The listing below holds a line with "ring pip: (437, 330)" and a later line with "pinky tip: (518, 370)". Write out those two lines and every line between them, exactly, and nothing else.

Dataset content below:

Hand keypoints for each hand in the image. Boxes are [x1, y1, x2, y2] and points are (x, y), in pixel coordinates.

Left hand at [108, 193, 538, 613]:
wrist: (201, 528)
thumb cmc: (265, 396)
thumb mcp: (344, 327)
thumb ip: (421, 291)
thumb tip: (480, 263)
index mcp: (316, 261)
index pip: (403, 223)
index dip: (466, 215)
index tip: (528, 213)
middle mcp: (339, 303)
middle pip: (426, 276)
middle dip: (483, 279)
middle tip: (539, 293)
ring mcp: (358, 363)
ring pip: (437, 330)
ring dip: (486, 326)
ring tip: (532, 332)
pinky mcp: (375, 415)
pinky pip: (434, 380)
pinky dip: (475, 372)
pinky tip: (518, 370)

End of Dataset content.
Dataset content below:

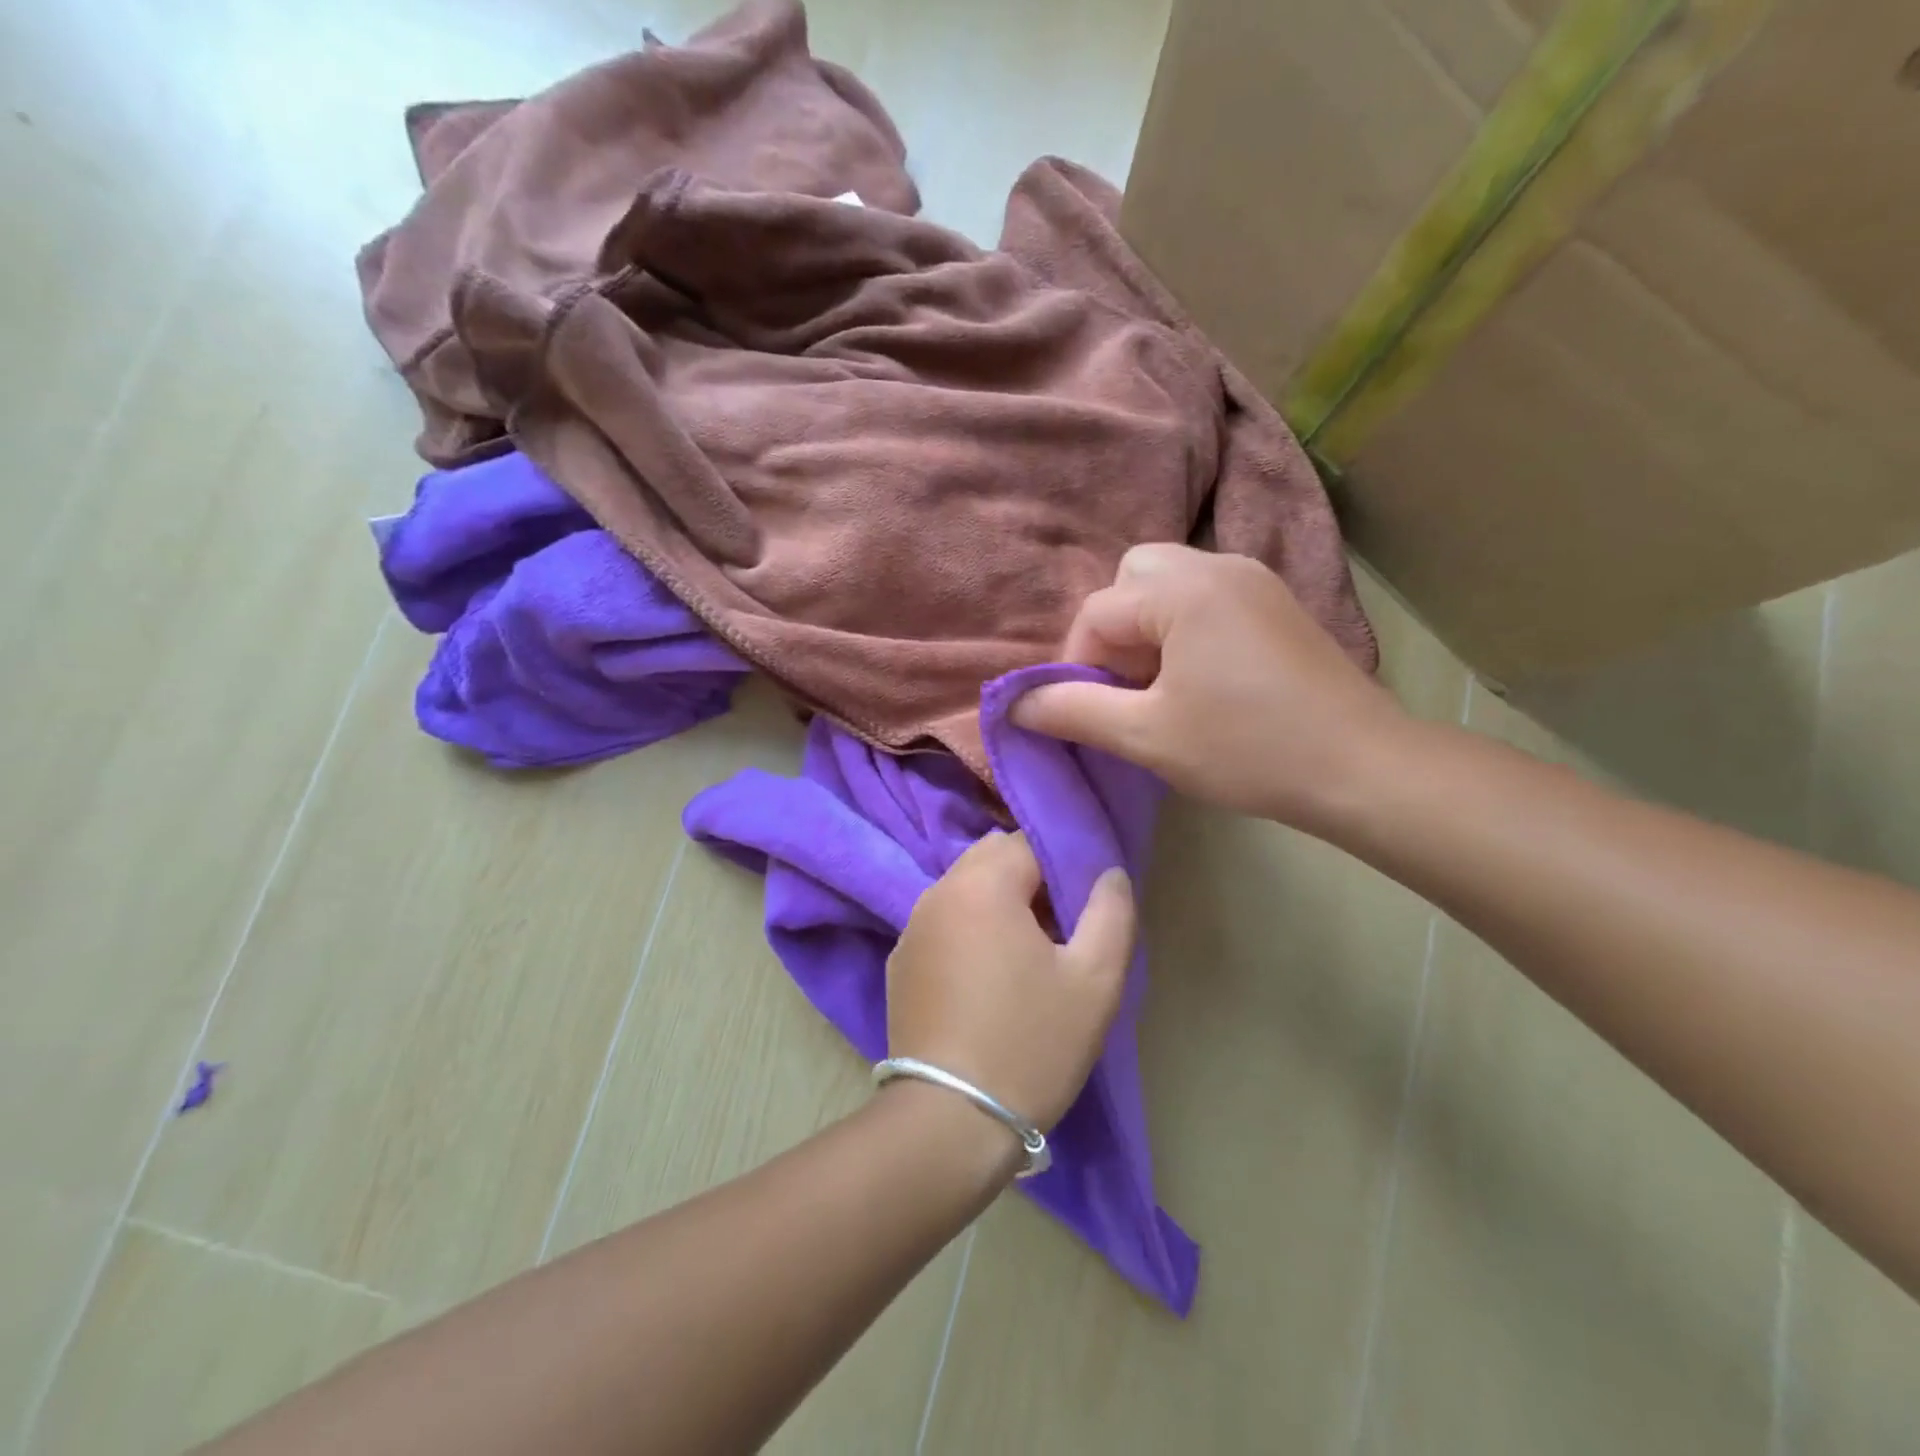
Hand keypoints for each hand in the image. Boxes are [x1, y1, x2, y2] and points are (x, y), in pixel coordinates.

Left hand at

End of Dataset content.

Exercise answer:
ring pip: (437, 330)
ring dip: (486, 326)
ring tip: (532, 332)
pinky mcp: (375, 415)
pinky pip: (434, 380)
pinky dip: (475, 372)
pinky tip: (518, 370)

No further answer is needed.